**Text**

Still, the forecast was a shocking one further exacerbated by the Texas state demographer's projection that Hispanics will be the majority of Texans by 2015.These statistics indicate that a mass migration across the southern United States border will continue for years to come.
Such patterns indicate that, not unlike water molecules across a membrane, people will flow continuously across political borders so long as there is an imbalance of opportunities on each side. Beyond employment, these also include quality of life and affordable health care, which are no longer ubiquitously available in the United States.
While Mexicans might travel to the United States in search of better economic opportunities, Americans are going to Mexico in search a better quality of life, lower costs of living and access to affordable, quality health care.
A 2002 U.S. Census Bureau report estimated that 9.9 million Americans were living in Mexico. The Mexico National Population Council's projects that 3.5 million to 5 million American immigrants move to Mexico each decade.
Many of these individuals settle in communities of American and Canadian émigrés in places such as Puerto Vallarta, Lake Chapala, Baja California Sur, Cuernavaca and San Miguel de Allende, which serve largely as refuges for the medically uninsured and retirees looking for a lower cost of living and health care.
While Mexico's physicians lure medical tourists and American migrants to their offices, our own hospital systems are following these individuals abroad to attempt to retain their patronage. Texas-based Christus Health System, for example, has established its Mexican arm named Christus Muguerza in Monterrey. Its growth outpaces that of its American counterpart with state-of-the-art facilities also operating in Reynosa, Chihuahua, Coahuila, Puebla and Saltillo. These facilities are, in fact, of such high quality that many of Christus' own American executives prefer to fly to Mexico to receive their routine and acute health care services.
We do, indeed, suffer from a plight of white flight. Mexico offers Americans benefits and services no longer available to them in their native country. This, in combination with the influx of foreign-born Mexican Americans into U.S. cities, is what is causing the Latino populations to overwhelm formerly white ones.

**Material supplied**
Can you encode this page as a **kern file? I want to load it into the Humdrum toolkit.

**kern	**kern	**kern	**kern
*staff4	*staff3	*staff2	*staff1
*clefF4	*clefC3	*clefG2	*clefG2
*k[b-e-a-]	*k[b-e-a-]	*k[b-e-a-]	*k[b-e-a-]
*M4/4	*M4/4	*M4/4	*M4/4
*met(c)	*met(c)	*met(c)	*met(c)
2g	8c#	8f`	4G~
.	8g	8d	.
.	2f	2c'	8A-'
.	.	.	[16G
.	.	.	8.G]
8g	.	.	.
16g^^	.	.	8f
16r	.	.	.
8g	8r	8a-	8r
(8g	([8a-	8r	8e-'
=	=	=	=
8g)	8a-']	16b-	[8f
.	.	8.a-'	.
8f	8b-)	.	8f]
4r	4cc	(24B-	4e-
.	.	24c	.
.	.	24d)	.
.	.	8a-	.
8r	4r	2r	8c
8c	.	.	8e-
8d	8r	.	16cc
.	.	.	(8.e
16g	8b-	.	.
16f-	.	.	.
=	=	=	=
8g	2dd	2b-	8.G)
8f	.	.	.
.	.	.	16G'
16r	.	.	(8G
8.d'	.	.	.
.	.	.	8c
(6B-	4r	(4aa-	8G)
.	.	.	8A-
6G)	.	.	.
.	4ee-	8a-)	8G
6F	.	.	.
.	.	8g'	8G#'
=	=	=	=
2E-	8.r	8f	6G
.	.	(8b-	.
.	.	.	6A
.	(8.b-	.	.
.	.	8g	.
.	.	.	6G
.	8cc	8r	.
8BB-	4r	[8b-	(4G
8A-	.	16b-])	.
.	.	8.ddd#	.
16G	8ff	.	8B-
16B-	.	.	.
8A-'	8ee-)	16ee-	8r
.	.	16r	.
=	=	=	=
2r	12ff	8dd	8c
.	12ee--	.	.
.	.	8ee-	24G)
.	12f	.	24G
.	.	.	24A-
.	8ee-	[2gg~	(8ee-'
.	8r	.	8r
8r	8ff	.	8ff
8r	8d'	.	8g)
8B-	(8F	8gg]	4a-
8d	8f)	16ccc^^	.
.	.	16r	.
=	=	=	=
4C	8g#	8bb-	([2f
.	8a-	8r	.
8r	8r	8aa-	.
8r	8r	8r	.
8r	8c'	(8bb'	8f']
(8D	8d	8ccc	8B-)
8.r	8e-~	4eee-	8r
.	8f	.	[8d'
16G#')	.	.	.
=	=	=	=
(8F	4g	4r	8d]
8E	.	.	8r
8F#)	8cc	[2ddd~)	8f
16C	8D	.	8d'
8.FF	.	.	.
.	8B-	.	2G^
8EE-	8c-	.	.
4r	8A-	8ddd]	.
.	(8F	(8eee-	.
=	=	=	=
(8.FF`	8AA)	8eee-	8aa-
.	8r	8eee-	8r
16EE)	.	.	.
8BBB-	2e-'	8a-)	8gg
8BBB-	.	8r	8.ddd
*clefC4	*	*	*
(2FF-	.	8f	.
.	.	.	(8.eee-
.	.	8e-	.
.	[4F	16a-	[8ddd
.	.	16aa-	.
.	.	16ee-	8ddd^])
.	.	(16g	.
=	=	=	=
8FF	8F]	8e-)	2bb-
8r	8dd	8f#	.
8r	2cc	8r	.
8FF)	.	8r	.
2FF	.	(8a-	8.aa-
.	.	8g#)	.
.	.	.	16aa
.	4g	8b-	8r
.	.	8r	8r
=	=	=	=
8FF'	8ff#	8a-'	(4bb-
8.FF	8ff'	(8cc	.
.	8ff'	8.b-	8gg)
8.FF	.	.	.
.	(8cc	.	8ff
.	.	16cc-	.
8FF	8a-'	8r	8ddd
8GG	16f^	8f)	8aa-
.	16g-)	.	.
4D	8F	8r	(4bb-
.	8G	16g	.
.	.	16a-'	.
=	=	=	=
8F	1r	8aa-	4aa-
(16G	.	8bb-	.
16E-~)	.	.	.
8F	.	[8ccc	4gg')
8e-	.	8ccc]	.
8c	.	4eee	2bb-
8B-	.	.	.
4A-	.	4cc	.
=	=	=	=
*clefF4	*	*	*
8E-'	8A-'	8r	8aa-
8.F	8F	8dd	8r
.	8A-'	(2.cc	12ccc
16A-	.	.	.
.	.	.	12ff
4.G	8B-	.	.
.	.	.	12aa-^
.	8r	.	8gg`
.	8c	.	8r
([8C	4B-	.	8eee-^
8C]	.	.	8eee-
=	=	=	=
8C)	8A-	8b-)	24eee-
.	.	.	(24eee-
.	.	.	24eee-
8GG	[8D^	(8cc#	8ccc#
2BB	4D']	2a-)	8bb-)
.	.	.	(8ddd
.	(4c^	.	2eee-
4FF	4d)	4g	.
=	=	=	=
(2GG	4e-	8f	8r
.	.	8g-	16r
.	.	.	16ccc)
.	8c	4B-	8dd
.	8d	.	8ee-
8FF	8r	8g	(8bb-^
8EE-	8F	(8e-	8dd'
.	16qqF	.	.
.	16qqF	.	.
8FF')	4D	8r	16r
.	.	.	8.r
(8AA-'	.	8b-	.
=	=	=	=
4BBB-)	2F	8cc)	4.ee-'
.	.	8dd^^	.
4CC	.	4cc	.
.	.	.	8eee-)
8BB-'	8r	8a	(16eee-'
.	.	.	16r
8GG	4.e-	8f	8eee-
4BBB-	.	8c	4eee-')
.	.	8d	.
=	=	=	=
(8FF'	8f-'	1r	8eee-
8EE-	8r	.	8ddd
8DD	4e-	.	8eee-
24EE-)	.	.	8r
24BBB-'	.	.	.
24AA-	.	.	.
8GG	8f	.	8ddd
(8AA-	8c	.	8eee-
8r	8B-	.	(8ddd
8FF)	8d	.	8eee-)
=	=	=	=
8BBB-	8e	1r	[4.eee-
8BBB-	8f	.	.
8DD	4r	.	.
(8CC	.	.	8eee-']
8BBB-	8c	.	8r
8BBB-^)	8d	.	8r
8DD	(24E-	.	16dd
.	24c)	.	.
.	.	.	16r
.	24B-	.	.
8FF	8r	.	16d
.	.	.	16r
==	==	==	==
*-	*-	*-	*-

**Using the information**
1/ From the text on migration between the United States and Mexico, list every place named as home to communities of American and Canadian émigrés.
2/ Pick up the text on migration between the United States and Mexico after its last sentence and write how it continues.

**Responses by task**
1/
- Puerto Vallarta
- Lake Chapala
- Baja California Sur
- Cuernavaca
- San Miguel de Allende

2/
After the signing of the North American Free Trade Agreement, the United States vowed to work hand-in-hand with Mexico and Canada to create purchasing power parity between nations as well as to use a multi-party approach to managing a three-player economy. Policies that influence the movement and treatment of immigrants in Mexico and the United States are an unacknowledged piece of this puzzle, and while the United States has signed agreements on such matters with Canada, it has not deigned to do so with Mexico.
The dangerous results of ignoring Mexico and failing to fix our own health care system include the massive movement of workers in both directions without their previously earned health care benefits and the southward migration of health care-related business to the more welcoming player.
As we struggle to develop a strong and realistic immigration policy, we have failed to clearly see the great irony of Americans flooding across the Mexican border as well. Perhaps we should turn our gaze internally to the domestic issue most effecting Americans today: health care reform. Until we increase access to high-quality affordable health care for Americans, our own citizens will continue to defect to other nations while being displaced by the immigrants we so irrationally fear.
Wallace is a master's student at the Lyndon B. Johnson School of Public Affairs at the University of Texas. She is researching cross-border health care issues, including a policy research project on extending Medicare to eligible beneficiaries in Mexico. For more information on this research or to participate in related surveys, go to http://uts.cc.utexas.edu/~healthp/index.html.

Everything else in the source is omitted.